§ **PASSAGE**

++++++

For realistic inverter sizing you need to collect some monitoring data, mainly about peak demand.
Then its just a case of keeping up the dc input voltage to the inverter from whatever mixed power sources you have available.

You can start off with just the inverter, and a large grid powered dc power supply to make it go. 
That will initially reduce efficiency.
Then later you can add, hydro, some solar, a wind generator, anything you like to reduce the load drawn from the grid.

I built up my system gradually from scratch that way.
If it ever fails, I can just throw a bypass switch and run straight from the grid while I carry out maintenance.

[MAL]

My next question might be stupid,  Why do I have to rectify anything to DC? The Axle Flux generates AC unlike most if not all solar panels. There are some AC to AC inverters, although the ones that I have seen are meant to be Grid tie inverters and the voltage is not that high.  Does this make any sense at all?

[Warpspeed]

The problem with ac is that its very difficult to combine two or more ac sources. They must be at the exact same voltage and frequency in order to be able to connect them directly  together.

++++++

[Items listed in a dataset]
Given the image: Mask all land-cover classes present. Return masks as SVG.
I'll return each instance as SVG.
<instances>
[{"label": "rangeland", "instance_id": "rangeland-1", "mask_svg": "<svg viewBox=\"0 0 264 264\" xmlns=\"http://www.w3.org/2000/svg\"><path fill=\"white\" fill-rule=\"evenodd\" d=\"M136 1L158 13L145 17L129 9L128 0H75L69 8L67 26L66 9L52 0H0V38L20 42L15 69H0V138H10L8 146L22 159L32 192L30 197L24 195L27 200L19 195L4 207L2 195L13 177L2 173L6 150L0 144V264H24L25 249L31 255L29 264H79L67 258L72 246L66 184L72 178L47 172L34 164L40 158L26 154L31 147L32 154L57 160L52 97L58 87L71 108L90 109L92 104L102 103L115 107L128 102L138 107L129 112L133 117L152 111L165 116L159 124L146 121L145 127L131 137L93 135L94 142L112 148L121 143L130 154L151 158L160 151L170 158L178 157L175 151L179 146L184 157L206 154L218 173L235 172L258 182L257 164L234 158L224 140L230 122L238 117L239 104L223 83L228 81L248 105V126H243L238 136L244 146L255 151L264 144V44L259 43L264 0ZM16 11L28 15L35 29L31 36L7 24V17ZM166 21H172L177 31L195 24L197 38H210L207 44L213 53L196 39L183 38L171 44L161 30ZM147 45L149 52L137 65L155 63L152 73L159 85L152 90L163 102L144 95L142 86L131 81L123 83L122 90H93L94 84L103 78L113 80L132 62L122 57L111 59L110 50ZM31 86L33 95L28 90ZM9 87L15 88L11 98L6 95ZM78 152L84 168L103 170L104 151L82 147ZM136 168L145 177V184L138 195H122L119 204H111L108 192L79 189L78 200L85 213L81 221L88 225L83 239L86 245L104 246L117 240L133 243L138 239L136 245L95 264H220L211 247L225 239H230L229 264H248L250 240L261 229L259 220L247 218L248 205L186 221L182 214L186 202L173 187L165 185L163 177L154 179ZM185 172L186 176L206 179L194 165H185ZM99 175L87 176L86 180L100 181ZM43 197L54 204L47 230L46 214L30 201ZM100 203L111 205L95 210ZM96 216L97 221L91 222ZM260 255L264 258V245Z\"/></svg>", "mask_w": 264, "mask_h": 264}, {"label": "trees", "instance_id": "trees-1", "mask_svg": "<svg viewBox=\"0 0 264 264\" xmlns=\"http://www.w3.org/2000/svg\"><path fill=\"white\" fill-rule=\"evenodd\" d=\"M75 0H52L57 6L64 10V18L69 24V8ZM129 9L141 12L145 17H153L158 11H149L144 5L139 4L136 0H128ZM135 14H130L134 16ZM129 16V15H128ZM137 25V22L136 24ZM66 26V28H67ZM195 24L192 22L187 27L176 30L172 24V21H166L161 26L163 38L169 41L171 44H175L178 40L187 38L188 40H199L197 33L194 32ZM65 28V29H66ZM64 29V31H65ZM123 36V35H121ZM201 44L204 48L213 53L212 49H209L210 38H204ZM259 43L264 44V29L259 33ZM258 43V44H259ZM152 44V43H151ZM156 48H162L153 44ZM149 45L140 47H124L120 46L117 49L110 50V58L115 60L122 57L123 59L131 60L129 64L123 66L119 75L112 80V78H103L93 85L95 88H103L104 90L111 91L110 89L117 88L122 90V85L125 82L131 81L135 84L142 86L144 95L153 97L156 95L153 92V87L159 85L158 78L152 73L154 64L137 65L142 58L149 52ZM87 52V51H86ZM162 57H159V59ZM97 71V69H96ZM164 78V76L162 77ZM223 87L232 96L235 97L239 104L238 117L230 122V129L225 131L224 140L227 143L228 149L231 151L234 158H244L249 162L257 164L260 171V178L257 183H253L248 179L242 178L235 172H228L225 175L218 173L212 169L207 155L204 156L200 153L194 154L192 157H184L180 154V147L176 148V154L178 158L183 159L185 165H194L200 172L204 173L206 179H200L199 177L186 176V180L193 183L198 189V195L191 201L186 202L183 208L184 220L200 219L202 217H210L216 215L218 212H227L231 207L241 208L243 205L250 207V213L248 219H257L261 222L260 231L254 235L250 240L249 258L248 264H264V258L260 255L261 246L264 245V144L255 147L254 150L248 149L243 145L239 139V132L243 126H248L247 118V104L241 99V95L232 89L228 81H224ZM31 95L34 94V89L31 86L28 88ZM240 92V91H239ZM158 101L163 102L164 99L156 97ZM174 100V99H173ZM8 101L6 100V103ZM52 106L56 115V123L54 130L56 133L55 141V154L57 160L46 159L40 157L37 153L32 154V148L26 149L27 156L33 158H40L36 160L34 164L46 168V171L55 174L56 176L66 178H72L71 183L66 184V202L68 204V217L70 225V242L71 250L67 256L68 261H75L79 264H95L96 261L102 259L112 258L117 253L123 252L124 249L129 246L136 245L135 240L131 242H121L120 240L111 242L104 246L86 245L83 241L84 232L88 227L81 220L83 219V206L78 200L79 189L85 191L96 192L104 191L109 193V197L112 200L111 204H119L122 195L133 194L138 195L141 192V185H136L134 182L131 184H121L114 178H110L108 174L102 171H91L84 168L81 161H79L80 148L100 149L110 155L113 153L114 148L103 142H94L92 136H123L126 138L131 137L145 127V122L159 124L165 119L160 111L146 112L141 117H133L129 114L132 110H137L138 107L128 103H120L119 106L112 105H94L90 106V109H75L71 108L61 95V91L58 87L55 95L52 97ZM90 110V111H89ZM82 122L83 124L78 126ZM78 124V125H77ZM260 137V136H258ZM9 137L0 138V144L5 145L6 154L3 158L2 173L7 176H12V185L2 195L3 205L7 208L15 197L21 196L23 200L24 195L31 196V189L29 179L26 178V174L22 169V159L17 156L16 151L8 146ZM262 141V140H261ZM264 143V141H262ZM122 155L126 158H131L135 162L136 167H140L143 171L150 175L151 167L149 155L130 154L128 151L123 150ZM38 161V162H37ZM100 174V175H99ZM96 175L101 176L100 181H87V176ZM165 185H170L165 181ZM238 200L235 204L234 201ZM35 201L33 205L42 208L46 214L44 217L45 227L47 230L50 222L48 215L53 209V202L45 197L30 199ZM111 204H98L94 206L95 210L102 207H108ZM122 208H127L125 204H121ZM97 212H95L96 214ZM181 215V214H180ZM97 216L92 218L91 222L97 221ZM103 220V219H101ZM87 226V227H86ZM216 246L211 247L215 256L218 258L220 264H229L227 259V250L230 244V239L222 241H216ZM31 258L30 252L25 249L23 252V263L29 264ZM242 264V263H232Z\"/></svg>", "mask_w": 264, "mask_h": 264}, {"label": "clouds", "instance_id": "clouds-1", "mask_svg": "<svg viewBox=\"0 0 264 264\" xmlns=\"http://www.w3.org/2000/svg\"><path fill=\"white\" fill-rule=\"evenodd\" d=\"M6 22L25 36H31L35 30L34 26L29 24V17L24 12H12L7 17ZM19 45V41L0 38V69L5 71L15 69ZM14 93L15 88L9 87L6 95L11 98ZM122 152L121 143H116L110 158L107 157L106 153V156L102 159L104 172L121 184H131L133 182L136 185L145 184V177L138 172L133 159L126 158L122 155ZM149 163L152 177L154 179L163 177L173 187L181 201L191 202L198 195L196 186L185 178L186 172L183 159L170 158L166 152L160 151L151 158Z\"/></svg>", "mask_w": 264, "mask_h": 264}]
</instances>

++++++

§ **ASSIGNMENT 1**
Using the inverter thread, decide whether each statement agrees with it: (a) starting with only the inverter and a grid-powered DC supply will at first lower efficiency; (b) the Axle Flux is said to generate DC; (c) two AC sources can be connected directly once they share the same voltage, whatever their frequency. Answer yes or no for each, and quote the words that decide it.
§ **ASSIGNMENT 2**
From the inverter thread, extract the text between "Then later you" and "them directly  together.", inclusive.
This material stands apart from the inverter thread.

§ **YOUR RESPONSE 1**
(a) Yes: "That will initially reduce efficiency."
(b) No: "The Axle Flux generates AC unlike most if not all solar panels."
(c) No: "They must be at the exact same voltage and frequency"

§ **YOUR RESPONSE 2**
Then later you can add, hydro, some solar, a wind generator, anything you like to reduce the load drawn from the grid.

I built up my system gradually from scratch that way.
If it ever fails, I can just throw a bypass switch and run straight from the grid while I carry out maintenance.

[MAL]

My next question might be stupid,  Why do I have to rectify anything to DC? The Axle Flux generates AC unlike most if not all solar panels. There are some AC to AC inverters, although the ones that I have seen are meant to be Grid tie inverters and the voltage is not that high.  Does this make any sense at all?

[Warpspeed]

The problem with ac is that its very difficult to combine two or more ac sources. They must be at the exact same voltage and frequency in order to be able to connect them directly  together.